Das Konzept geht für Benjamin Treude voll auf; die unterschiedlichen Aspekte seiner Arbeit greifen gut ineinander. Seine Erfahrung mit technischen Produkten fließt in seine Lehrveranstaltungen an der TH Köln ein. Beobachtungen von der Baustelle nutzt er, um seine Modelle weiterzuentwickeln. Zudem kann er seine Simulationen sofort auf den Berstprüfständen in der Fertigungswerkstatt überprüfen lassen. Möglich ist das auch durch das gute Verhältnis der beiden Arbeitgeber und die daraus resultierende Flexibilität. „Wir erproben neue Wege der Arbeitsverteilung“, erklärt Thomas Brück. „So ist es auch mal möglich, dass Benjamin ein paar Wochen am Stück bei uns ist und dafür im Anschluss ein paar Wochen an der TH Köln.“ Das bestätigt Benjamin Treude: „Meine Arbeitgeber nehmen beide Rücksicht, besonders in intensiven Phasen. Trotzdem muss man sich damit anfreunden, dass man zwei halbe Stellen hat und nicht zwei ganze. Ich bin von Natur aus sehr detailverliebt und musste deshalb auch mit mir selbst die Vereinbarung treffen, ab und zu mal Fünfe gerade sein zu lassen.“
Gemeinsam an einem Strang ziehen
Nichtsdestotrotz strahlen die positiven Effekte auf das gesamte Unternehmen sowie die Hochschule ab. Beispielsweise hat Benjamin Treude für seine Kolleg*innen eine Lehrveranstaltung im Bereich Werkstofftechnik konzipiert, die nicht nur Wissen vermittelt, sondern auch zur Anwendung anleitet.

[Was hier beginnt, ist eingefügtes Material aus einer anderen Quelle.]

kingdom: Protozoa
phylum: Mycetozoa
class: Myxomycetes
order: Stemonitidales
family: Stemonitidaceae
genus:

Dass sich davon niemand auf die Füße getreten fühlte, liegt laut Thomas Brück an der Persönlichkeit von Benjamin Treude: „Die Mitarbeitenden haben gemerkt, dass er echtes Interesse an ihrer Arbeit und unseren Produkten hat. Deshalb wollen sie ihn unterstützen, stehen dafür auch mal nachmittags länger in der Fertigung und sagen: ‚Ich muss diese Berstscheibenserie noch für Benjamin vorbereiten.‘ Die brennen richtig dafür, die Möglichkeiten der Technik und der Wissenschaft zu nutzen, um uns weiterzuentwickeln.“
Über das Personalgewinnungskonzept „PLan_CV“
Das Tandemprogramm ist ein Baustein des Projekts PLan_CV („Professur-Laufbahn an Hochschulen für angewandte Wissenschaften neu denken: Collaboration und Vernetzung“). Es soll exzellentes Personal für Professuren an der TH Köln gewinnen und eine bessere Durchlässigkeit zwischen Wissenschaft und Wirtschaft erreichen. Das Projekt wird im Rahmen des Programms zur Förderung der Gewinnung und Qualifizierung professoralen Personals an Fachhochschulen mit 12,4 Millionen Euro vom Bundesministerium für Bildung und Forschung gefördert.